In this study, we used these two Vantage 3D Heme panels to compare protein expression between the different subtypes of DLBCL and identify proteins that vary between subtype. We also identified heterogeneity of protein expression within the ABC subtype for the key tumor suppressors p53 and individual sample variation of expression in p-AKT within the GCB subtype. Furthermore, we observe strong concordance of signal from antibodies that are included in both antibody panels, suggesting technical reproducibility of the platform.
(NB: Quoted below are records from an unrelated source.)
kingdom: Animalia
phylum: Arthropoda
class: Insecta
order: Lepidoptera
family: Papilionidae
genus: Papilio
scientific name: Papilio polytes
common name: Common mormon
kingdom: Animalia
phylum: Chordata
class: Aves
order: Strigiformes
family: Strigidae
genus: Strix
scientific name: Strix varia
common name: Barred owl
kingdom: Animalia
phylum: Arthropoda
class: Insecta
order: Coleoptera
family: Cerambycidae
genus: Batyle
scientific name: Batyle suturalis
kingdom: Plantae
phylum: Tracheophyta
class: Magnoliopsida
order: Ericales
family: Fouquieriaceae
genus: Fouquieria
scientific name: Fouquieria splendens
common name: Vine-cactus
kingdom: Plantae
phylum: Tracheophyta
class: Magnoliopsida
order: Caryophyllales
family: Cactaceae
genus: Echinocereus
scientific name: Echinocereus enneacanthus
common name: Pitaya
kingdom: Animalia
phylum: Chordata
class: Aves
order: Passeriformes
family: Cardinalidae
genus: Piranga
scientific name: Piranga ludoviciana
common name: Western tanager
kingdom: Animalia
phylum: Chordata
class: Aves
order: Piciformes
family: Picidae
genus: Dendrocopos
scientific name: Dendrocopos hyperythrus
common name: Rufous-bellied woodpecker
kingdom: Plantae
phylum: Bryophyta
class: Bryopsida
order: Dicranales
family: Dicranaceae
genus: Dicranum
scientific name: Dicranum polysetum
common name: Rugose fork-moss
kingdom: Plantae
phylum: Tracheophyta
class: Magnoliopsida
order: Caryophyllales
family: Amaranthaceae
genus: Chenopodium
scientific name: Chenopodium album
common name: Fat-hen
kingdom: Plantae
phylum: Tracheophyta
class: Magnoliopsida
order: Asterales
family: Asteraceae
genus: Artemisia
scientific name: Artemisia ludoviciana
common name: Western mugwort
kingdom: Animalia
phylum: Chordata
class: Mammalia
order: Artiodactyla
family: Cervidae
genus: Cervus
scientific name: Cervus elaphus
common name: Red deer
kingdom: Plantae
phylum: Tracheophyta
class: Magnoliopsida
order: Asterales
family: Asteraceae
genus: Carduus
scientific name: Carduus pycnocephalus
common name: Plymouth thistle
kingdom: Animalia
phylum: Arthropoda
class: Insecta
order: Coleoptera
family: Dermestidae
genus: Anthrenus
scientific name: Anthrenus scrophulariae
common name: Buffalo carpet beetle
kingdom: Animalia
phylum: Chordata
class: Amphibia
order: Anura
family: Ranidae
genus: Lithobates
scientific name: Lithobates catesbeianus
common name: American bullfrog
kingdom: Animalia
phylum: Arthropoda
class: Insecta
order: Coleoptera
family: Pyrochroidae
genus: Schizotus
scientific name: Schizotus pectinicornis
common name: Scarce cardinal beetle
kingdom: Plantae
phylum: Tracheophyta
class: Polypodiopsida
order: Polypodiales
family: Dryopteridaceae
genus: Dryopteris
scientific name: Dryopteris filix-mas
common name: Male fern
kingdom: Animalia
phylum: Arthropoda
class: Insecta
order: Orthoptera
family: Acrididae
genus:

Data are analyzed on software that is being developed in parallel with the technology, which enables visualization of the individual ROI within a sample, comparison of ROI across samples, and comparison of the individual probe counts within and between ROI.

Conclusions

Nanostring digital spatial profiling provides a quantitative and reproducible digital readout for multiplexed protein expression from the same microscopic regions of individual tissue sections. In this study we demonstrate how DSP technology can help elucidate protein expression profiles within individual lymphoid tumor specimens. First we show how regions of interest with the tumor (ROI) are identified and profiled using two multiplex protein panels simultaneously. Second, we demonstrate high platform concordance between proteins present within different NanoString panel products. Finally, we present methodology and data analysis workflow capable of identifying protein expression differences both within individual tumors, and between ABC and GCB lymphoma subtypes. Application of this technology to the study of hematological malignancies may help to identify novel drug targets and/or characterize response to therapy, thus helping to define novel biology and accelerate the clinical development path.